[Text under study Boundary: Start]

Published date:  27 Oct 2013

 
Over £430m of additional govt support available for fuel poor if policy is improved

New analysis of the government’s flagship fuel poverty measure, the Energy Company Obligation, shows that it fails to help over half of all households living in fuel poverty with the cost of insulating their homes and replacing their old boilers.
 
With reforms to make the policy more efficient, £434m more could be available every year for the one million, three hundred thousand homes in greatest need who are currently missing out, according to new analysis by the think tank IPPR.
 
The new analysis comes after a week of fierce debate by politicians and ahead of the appearance of the Big Six energy companies at Parliament’s Energy and Climate Change Select Committee next week.
 
Reg Platt, IPPR Senior Research Fellow, said:
 
“With energy companies announcing inflation-busting price hikes, the Energy Company Obligation policy has a vital role to play by helping those households who are least able to cope with the increases. But the policy is poorly targeted and over a half of households in fuel poverty get nothing from it.
 
“Some energy companies with a track record of poor delivery want ECO to be loosened and the government has signalled it may row back. This would make a bad situation worse for poor homes, many of whom already have to choose between eating and heating.
 
“Instead the government should improve ECO by launching a street-by-street roll out of energy efficiency improvements, led by local organisations, starting in the lowest income areas. This would mean that all fuel poor homes can get support and the vast majority of the funds available would reach fuel poor homes.”
 
Notes to editors:
 
There are 2.39 million households in England who are fuel poor. A fuel poor household is defined as one whose income is below the poverty line and who has high energy costs, which is generally because they live in an energy inefficient home.
 
The Energy Company Obligation (ECO) obliges the six largest energy suppliers, including British Gas, EDF,E.On, Npower, Scottish Power and SSE, to deliver energy efficient improvements. The suppliers are expected to spend £540 million a year on improvementsin low income homes. They pass the cost on to their customers through energy bill increases.
 
£434m of the total £540m budget, or about 80%, is being spent on homes that are not fuel poor. This is because the way fuel poor homes are identified under the programme is highly inefficient. Having local organisations lead a street-by-street approach wouldmean only fuel poor homes receive improvements andsubstantially bring down the delivery costs.
 
The Prime Minister announced at Prime Minister Question’s that the government will “roll back” green regulations and charges funded through energy bills.
 
British Gas has called for more time to deliver their obligations under the Energy Company Obligation, claiming that this will reduce the costs of the policy. Ian Peters, Managing Director of Residential Energy at British Gas said: “We continue to urge the government to reform the programme… Carrying out the same energy efficiency measures over a longer time period would reduce the short-term impact on customers’ bills”.

[Text under study Boundary: End]

• [Work item]: According to the fuel poverty release, how many households in England are fuel poor? The material that comes after this text has no part in the exercise.

[Information shown Boundary: Start]

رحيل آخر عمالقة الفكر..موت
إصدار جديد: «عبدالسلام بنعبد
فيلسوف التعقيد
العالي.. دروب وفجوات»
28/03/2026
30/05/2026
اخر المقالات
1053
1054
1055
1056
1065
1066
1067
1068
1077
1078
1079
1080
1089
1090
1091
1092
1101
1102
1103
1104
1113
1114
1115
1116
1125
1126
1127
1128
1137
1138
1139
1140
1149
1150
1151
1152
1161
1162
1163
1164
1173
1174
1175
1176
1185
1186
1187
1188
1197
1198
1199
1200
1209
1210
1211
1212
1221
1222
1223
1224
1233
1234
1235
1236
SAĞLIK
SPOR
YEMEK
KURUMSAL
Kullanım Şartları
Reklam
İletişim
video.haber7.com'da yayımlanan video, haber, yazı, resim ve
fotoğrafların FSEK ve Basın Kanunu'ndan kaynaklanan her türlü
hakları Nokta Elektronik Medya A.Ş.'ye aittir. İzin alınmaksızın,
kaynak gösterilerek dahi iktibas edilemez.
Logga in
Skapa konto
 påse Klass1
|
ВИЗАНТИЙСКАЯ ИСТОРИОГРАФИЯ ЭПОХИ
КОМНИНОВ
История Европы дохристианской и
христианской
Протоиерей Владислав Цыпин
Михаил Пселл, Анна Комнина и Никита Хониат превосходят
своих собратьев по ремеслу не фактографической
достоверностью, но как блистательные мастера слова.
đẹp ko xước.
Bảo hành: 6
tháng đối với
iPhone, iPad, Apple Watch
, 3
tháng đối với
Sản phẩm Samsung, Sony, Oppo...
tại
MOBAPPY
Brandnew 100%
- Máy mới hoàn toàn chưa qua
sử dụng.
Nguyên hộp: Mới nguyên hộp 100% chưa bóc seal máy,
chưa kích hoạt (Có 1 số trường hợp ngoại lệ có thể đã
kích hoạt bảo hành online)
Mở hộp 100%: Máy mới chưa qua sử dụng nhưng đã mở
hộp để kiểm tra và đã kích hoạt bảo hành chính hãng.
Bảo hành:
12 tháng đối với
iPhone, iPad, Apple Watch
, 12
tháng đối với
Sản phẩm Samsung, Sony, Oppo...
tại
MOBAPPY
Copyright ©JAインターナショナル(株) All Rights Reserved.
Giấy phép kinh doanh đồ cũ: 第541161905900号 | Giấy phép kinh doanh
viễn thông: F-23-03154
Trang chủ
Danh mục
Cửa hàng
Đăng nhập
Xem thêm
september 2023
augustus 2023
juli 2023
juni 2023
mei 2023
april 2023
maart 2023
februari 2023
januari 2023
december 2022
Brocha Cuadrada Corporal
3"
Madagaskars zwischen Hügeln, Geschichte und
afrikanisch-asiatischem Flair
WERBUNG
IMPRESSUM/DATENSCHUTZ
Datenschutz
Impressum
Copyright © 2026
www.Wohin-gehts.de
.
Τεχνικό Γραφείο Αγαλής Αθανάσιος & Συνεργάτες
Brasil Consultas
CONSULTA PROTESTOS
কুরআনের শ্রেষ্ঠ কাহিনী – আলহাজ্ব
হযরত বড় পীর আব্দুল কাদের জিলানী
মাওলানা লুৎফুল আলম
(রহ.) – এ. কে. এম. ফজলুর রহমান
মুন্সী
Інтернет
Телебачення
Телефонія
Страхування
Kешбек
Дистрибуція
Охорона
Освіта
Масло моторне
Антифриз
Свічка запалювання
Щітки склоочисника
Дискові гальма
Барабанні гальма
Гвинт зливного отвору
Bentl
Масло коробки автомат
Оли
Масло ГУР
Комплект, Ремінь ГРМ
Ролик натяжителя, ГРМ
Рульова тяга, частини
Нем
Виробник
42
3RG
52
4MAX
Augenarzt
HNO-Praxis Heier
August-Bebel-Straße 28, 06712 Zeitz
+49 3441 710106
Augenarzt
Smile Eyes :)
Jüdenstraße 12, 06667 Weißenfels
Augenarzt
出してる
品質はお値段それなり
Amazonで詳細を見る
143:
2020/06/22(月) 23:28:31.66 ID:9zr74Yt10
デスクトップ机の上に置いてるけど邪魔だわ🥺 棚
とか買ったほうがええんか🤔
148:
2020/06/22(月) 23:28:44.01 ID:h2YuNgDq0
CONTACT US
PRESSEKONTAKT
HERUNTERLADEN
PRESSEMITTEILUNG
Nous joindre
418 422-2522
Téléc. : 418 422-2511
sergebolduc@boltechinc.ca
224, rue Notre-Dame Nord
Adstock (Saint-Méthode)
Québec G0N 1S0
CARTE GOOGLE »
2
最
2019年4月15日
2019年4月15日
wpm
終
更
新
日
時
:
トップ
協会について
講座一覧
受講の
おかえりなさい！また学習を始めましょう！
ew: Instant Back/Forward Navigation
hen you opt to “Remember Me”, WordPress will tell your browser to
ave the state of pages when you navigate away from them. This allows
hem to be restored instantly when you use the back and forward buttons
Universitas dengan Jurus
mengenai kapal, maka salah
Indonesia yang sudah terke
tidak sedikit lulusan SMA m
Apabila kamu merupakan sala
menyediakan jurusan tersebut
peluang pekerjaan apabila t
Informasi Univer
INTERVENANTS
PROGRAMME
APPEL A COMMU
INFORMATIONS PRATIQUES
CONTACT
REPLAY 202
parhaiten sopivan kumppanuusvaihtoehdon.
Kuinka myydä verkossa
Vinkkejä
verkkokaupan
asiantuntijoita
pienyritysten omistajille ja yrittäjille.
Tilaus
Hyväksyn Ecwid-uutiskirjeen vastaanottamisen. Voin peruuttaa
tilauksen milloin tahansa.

[Information shown Boundary: End]

• [Answer section]: 2.39 million households.